You will still have to enforce the max change of 10 degrees rule, perhaps that should just make the cost function enormous if it is violated? Perhaps there is a cleaner way to specify sequence constraints in optimization algorithms (I don't know how).
I feel like if you can find the right optimization with the right parameters this should be able to simulate your problem.
You don't give us a lot of detail to work with, so I'll assume the following:
random numbers are to be drawn from [-127+theta +127-theta]
all random numbers will be drawn from a uniform distribution
all random numbers will be of type int8
Then, for the first 3 requirements, you can use this:
N = 1e4;
theta = 40;
diffVal = 10;
g = #() randi([intmin('int8')+theta intmax('int8')-theta], 'int8') + theta;
V = [g(); zeros(N-1,1, 'int8')];
for ii = 2:N
V(ii) = g();
while abs(V(ii)-V(ii-1)) >= diffVal
V(ii) = g();
end
end
inline the anonymous function for more speed.

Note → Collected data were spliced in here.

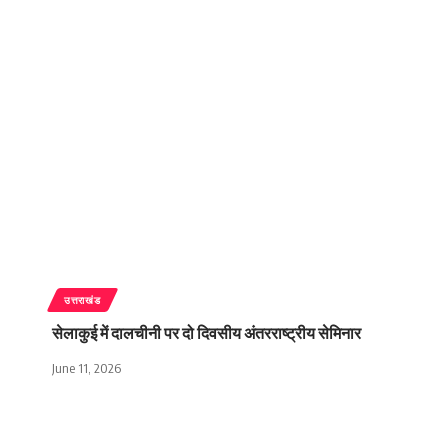
उत्तराखंड
सेलाकुई में दालचीनी पर दो दिवसीय अंतरराष्ट्रीय सेमिनार
June 11, 2026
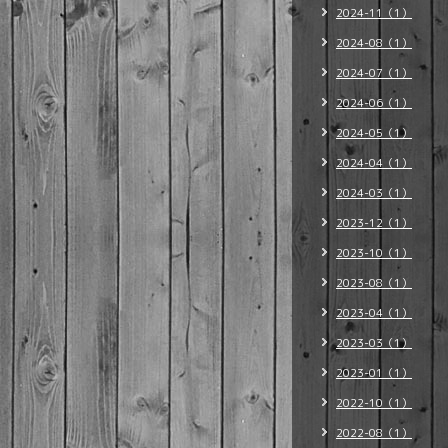
2024-11（1）
2024-08（1）
2024-07（1）
2024-06（1）
2024-05（1）
2024-04（1）
2024-03（1）
2023-12（1）
2023-10（1）
2023-08（1）
2023-04（1）
2023-03（1）
2023-01（1）
2022-10（1）
2022-08（1）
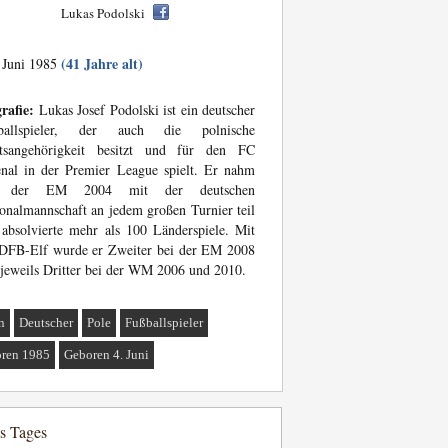
Lukas Podolski
(41 Jahre alt)
 Juni 1985
rafie:
Lukas Josef Podolski ist ein deutscher
ballspieler, der auch die polnische
atsangehörigkeit besitzt und für den FC
nal in der Premier League spielt. Er nahm
t der EM 2004 mit der deutschen
onalmannschaft an jedem großen Turnier teil
absolvierte mehr als 100 Länderspiele. Mit
 DFB-Elf wurde er Zweiter bei der EM 2008
jeweils Dritter bei der WM 2006 und 2010.
n
Deutscher
Pole
Fußballspieler
ren 1985
Geboren 4. Juni
es Tages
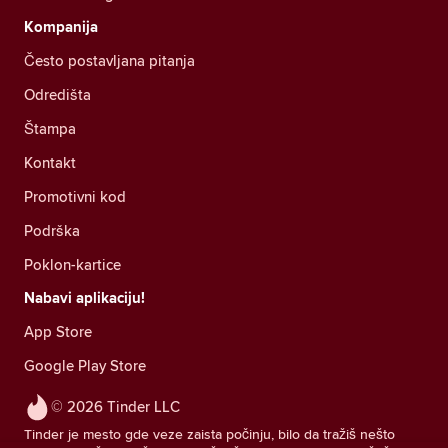
Kompanija
Često postavljana pitanja
Odredišta
Štampa
Kontakt
Promotivni kod
Podrška
Poklon-kartice
Nabavi aplikaciju!
App Store
Google Play Store
© 2026 Tinder LLC
Tinder je mesto gde veze zaista počinju, bilo da tražiš nešto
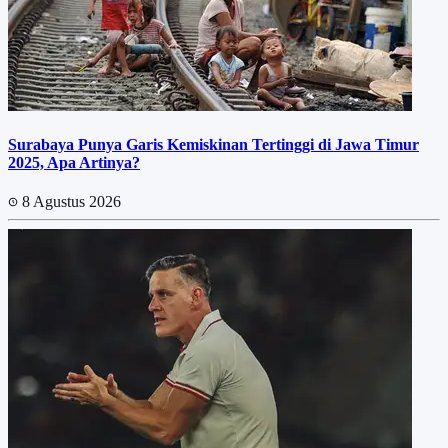
Surabaya Punya Garis Kemiskinan Tertinggi di Jawa Timur
2025, Apa Artinya?
8 Agustus 2026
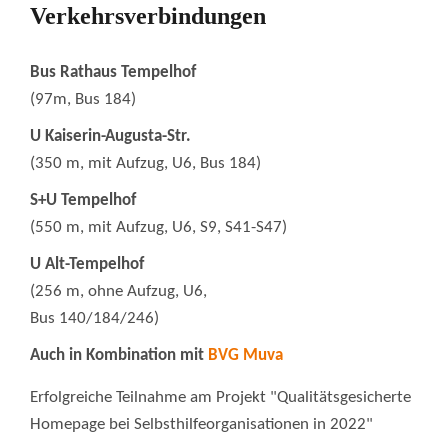
Verkehrsverbindungen
Bus Rathaus Tempelhof
(97m, Bus 184)
U Kaiserin-Augusta-Str.
(350 m, mit Aufzug, U6, Bus 184)
S+U Tempelhof
(550 m, mit Aufzug, U6, S9, S41-S47)
U Alt-Tempelhof
(256 m, ohne Aufzug, U6,
Bus 140/184/246)
Auch in Kombination mit
BVG Muva
Erfolgreiche Teilnahme am Projekt "Qualitätsgesicherte
Homepage bei Selbsthilfeorganisationen in 2022"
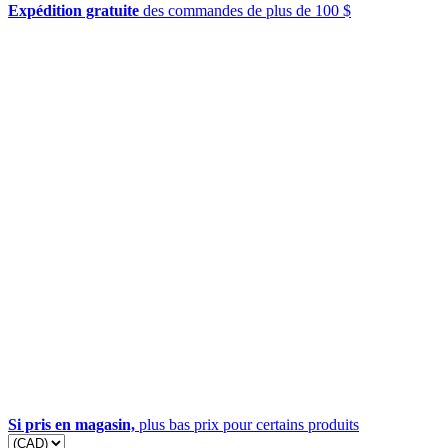
Expédition gratuite
des commandes de plus de 100 $
Si pris en magasin,
plus bas prix pour certains produits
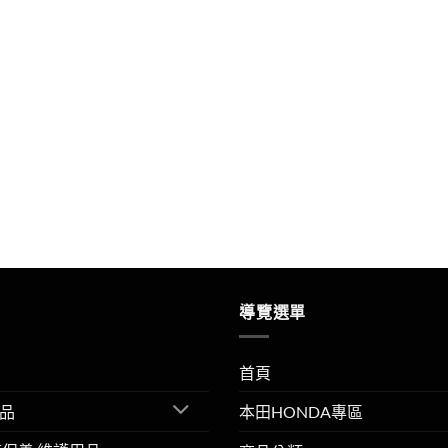
導覽選單
首頁
品
本田HONDA專區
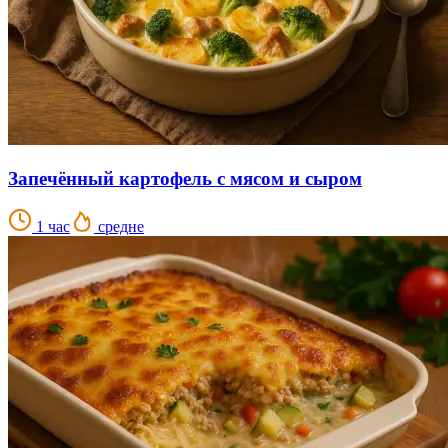
Запечённый картофель с мясом и сыром
1 час
средне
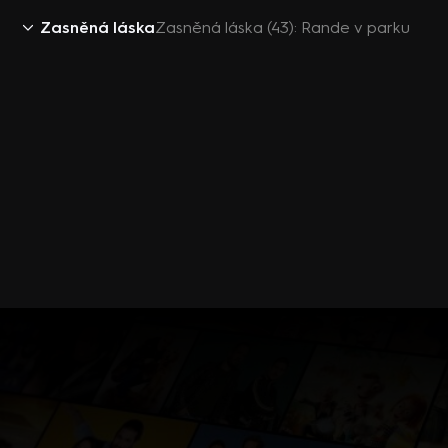
Zasněná láska
Zasněná láska (43): Rande v parku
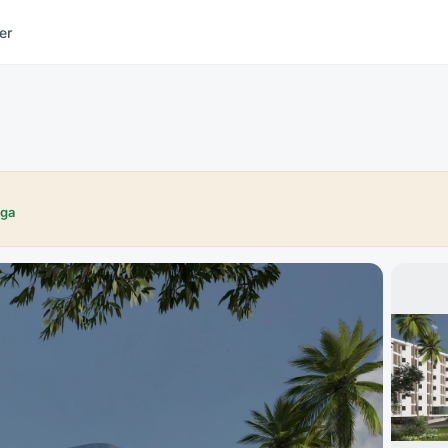
er
iga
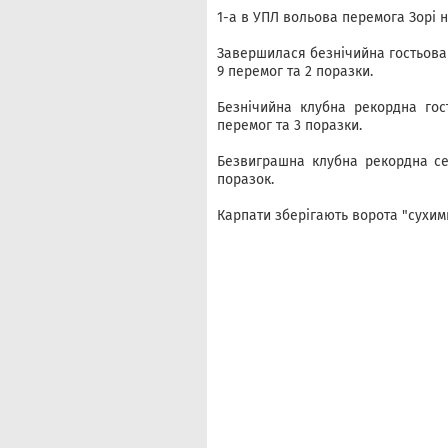
1-а в УПЛ вольова перемога Зорі на
Завершилася безнічийна гостьова к
9 перемог та 2 поразки.
Безнічийна клубна рекордна гост
перемог та 3 поразки.
Безвиграшна клубна рекордна сер
поразок.
Карпати зберігають ворота "сухим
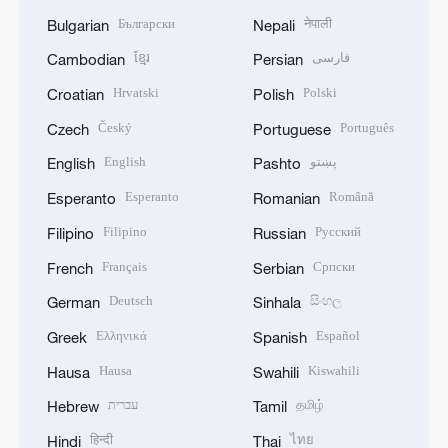
Български
नेपाली
Bulgarian
Nepali
ខ្មែរ
فارسی
Cambodian
Persian
Hrvatski
Polski
Croatian
Polish
Český
Português
Czech
Portuguese
English
پښتو
English
Pashto
Esperanto
Română
Esperanto
Romanian
Filipino
Русский
Filipino
Russian
Français
Српски
French
Serbian
Deutsch
සිංහල
German
Sinhala
Ελληνικά
Español
Greek
Spanish
Hausa
Kiswahili
Hausa
Swahili
עברית
தமிழ்
Hebrew
Tamil
हिन्दी
ไทย
Hindi
Thai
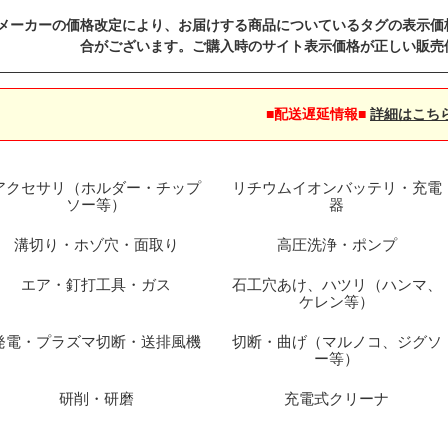
メーカーの価格改定により、お届けする商品についているタグの表示価
合がございます。ご購入時のサイト表示価格が正しい販売
■配送遅延情報■
詳細はこち
アクセサリ（ホルダー・チップ
リチウムイオンバッテリ・充電
ソー等）
器
溝切り・ホゾ穴・面取り
高圧洗浄・ポンプ
エア・釘打工具・ガス
石工穴あけ、ハツリ（ハンマ、
ケレン等）
発電・プラズマ切断・送排風機
切断・曲げ（マルノコ、ジグソ
ー等）
研削・研磨
充電式クリーナ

Now, the last requirement,
D == sum(L*cos(V-theta))
is a bit of a strange one...cos(V-theta) is a specific way to re-scale the data to the [-1 +1] interval, which the multiplication with L will then scale to [-L +L]. On first sight, you'd expect the sum to average out to 0.
However, the expected value of cos(x) when x is a random variable from a uniform distribution in [0 2*pi] is 2/pi (see here for example). Ignoring for the moment the fact that our limits are different from [0 2*pi], the expected value of sum(L*cos(V-theta)) would simply reduce to the constant value of 2*N*L/pi.
How you can force this to equal some other constant D is beyond me...can you perhaps elaborate on that a bit more?